The Coast Mountains of British Columbia cover nearly 337,000 square kilometres. With that much territory to cover, the first difficult task was choosing subjects for the film. “We knew it would be hard to get a total representation of the range,” Sylvester says, “but in a nutshell: we spent time with [long-time Mountain Life contributors] Joe Lax and Delaney Zayac chasing the big mountain shred dream in the Pemberton area. As well, we have skier Ryan Oakden and Kalissa Lolos, who have moved full-time to the tiny community of Bralorne. They’re so separated from the rest of civilization and embedded deep in the mountains. We think that compromise of convenience and purity is interesting. To some people that isolated lifestyle is super romantic, to others it is a nightmare.”
One often overlooked aspect of the Coast Mountains is the coastline itself. The entire range bumps up against the tumultuous north Pacific Ocean. “The coast and the ocean influence the mountains so heavily it seemed appropriate to spend some time with Meesh Coles and John Kelsey,” Sylvester says. “They live on their sailboat half the year, exploring the coastal fjords and living that simple-but-beautiful boat live. But they work for it, living in 100 square feet takes a certain amount of compromise.”
Mountain climbers felt like a natural fit for a film about a mountain range, so the directors connected with big-wall veteran Julia Niles and her long-time climbing friend Lisa Van Sciver.
“It’s about reckoning with changing priorities,” Sylvester says. “So Julia grabs Lisa and escapes to the Waddington range to bag some big granite and celebrate life in the mountains and that ‘fly on the wall’ feeling.”

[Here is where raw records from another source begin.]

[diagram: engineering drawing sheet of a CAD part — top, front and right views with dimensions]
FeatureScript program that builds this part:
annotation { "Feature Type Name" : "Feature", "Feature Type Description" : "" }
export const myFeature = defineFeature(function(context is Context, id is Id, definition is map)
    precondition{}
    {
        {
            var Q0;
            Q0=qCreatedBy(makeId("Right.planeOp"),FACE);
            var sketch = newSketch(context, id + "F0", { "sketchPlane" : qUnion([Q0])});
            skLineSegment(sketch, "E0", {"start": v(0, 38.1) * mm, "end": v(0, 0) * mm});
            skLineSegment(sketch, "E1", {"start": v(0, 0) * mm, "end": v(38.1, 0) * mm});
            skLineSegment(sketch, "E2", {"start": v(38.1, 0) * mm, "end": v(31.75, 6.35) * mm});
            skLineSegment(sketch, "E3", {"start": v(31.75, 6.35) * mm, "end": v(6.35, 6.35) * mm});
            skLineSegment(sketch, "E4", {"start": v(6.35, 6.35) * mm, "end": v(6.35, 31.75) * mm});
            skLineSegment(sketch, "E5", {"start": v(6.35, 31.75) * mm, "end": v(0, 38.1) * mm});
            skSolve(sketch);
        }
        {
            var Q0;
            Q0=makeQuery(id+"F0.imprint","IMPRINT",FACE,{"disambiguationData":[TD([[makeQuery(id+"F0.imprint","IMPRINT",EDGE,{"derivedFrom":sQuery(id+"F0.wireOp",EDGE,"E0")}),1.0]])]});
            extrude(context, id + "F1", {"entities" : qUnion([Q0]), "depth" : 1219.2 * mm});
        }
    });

The film’s final subject is Chief Jimmy Lulua from the Xeni Gwet’in nation in the Nemiah Valley region. “The Xeni Gwet’in are the only indigenous nation in North America that have their full land and self-governance title back,” Sylvester says. “Historically their people used to traverse the Homathko glacier to trade provisions with the nations on the coast. It was a rite of passage for young people and would take 1-2 weeks to complete. For a number of reasons that tradition fell away, but Chief Jimmy and the nation want to preserve that culture and bring the traverse back.”
To anchor this handful of diverse stories, Smith and Sylvester turned to Don Serl, a storied mountaineer with a lifetime of experience in the range. “We needed someone to articulate the geography and speak to the nature of this place,” Sylvester says. “Don wrote the climbing guide for the Waddington range and is just this total OG mountaineer. Everything he says is so compelling and oozed authenticity. We knew he was the anchor we needed to hold it all together.”
“With all these subjects, we spent so much time just filming and watching and waiting for the right moments to happen. It was a totally different way to do it but it felt like the best way to capture what the Coast Mountains are about. It’s one thing to tell people how fantastic this range is, but we want to show them.”
The premiere is sold out, but keep an eye out for a full-length trailer and more details on screenings coming Fall 2024!